Pembebasan Retribusi Persetujuan Bangunan Gedung (PBG) Bagi Masyarakat Berpenghasilan Rendah (MBR)

 

Pemerintah terus menunjukkan komitmennya dalam memberikan kemudahan dan keadilan akses pembangunan hunian layak bagi seluruh lapisan masyarakat. Komitmen tersebut diwujudkan melalui kebijakan Pembebasan Retribusi Persetujuan Bangunan Gedung (PBG) bagi Masyarakat Berpenghasilan Rendah (MBR) sebagaimana diatur dalam Peraturan Nomor 65 Tahun 2024 tentang Pembebasan Retribusi Perizinan Tertentu atas Pelayanan Persetujuan Bangunan Gedung bagi Masyarakat Berpenghasilan Rendah.

 

Melalui peraturan ini, pemerintah memberikan kepastian hukum dan perlindungan kepada MBR dalam proses pembangunan atau peningkatan kualitas rumah tinggal.
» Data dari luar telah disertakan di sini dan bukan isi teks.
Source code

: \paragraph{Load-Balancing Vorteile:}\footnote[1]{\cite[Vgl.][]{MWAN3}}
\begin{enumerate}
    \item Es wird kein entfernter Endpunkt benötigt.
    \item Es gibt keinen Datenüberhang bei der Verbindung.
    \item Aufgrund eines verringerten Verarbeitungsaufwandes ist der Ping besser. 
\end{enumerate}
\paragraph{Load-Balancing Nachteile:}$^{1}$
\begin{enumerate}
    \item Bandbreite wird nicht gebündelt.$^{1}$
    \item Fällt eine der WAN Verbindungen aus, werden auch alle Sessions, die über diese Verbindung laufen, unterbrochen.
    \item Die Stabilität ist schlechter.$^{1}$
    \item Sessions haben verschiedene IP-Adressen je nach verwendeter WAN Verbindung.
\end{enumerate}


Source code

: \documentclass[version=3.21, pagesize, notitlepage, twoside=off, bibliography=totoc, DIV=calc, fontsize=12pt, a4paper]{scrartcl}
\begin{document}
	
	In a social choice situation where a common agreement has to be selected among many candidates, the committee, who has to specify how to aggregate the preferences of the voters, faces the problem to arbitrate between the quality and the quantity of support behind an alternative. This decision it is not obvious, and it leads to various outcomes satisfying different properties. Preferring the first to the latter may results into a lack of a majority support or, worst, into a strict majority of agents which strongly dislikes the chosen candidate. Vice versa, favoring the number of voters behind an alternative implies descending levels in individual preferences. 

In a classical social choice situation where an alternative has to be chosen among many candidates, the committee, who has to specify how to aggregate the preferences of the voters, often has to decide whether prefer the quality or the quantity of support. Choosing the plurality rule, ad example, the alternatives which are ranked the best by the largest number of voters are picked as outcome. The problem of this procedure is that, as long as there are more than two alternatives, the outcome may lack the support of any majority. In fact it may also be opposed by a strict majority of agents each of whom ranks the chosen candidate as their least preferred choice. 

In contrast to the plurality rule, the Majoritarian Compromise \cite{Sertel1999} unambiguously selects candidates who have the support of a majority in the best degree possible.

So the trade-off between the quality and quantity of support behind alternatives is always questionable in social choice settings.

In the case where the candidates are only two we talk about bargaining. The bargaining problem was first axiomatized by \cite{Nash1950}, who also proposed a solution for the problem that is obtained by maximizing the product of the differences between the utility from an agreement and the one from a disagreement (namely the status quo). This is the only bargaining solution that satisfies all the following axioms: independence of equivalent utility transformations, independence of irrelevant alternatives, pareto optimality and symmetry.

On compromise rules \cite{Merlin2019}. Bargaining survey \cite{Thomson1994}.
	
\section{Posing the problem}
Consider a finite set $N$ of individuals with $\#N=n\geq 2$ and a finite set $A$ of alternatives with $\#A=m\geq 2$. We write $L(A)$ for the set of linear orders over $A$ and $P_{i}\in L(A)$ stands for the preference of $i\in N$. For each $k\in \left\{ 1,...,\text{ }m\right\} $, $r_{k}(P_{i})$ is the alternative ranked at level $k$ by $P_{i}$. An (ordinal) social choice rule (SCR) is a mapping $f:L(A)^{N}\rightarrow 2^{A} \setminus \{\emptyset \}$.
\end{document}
Pembebasan retribusi PBG menjadi bentuk nyata keberpihakan pemerintah agar masyarakat berpenghasilan rendah tetap dapat mengakses pelayanan perizinan bangunan gedung tanpa dibebani biaya administrasi, sekaligus mendorong pembangunan rumah yang aman, layak, dan sesuai dengan standar teknis bangunan.

 

Kebijakan ini tidak hanya bertujuan meringankan beban ekonomi masyarakat, tetapi juga mendorong tertib administrasi perizinan. Dengan adanya pembebasan retribusi PBG, masyarakat diharapkan semakin terdorong untuk mengurus perizinan secara resmi, sehingga bangunan yang didirikan memiliki kepastian hukum, menjamin keselamatan penghuni, serta mendukung penataan lingkungan yang tertib dan berkelanjutan.

 

Ditetapkannya Peraturan Nomor 65 Tahun 2024 menjadi landasan kuat bagi pelaksanaan kebijakan ini, sekaligus menegaskan peran pemerintah dalam menghadirkan pelayanan publik yang inklusif dan berkeadilan. Melalui pembebasan retribusi PBG bagi MBR, diharapkan percepatan pemenuhan kebutuhan rumah layak huni dapat terwujud, kesenjangan sosial dapat ditekan, dan kesejahteraan masyarakat berpenghasilan rendah dapat terus meningkat secara berkelanjutan.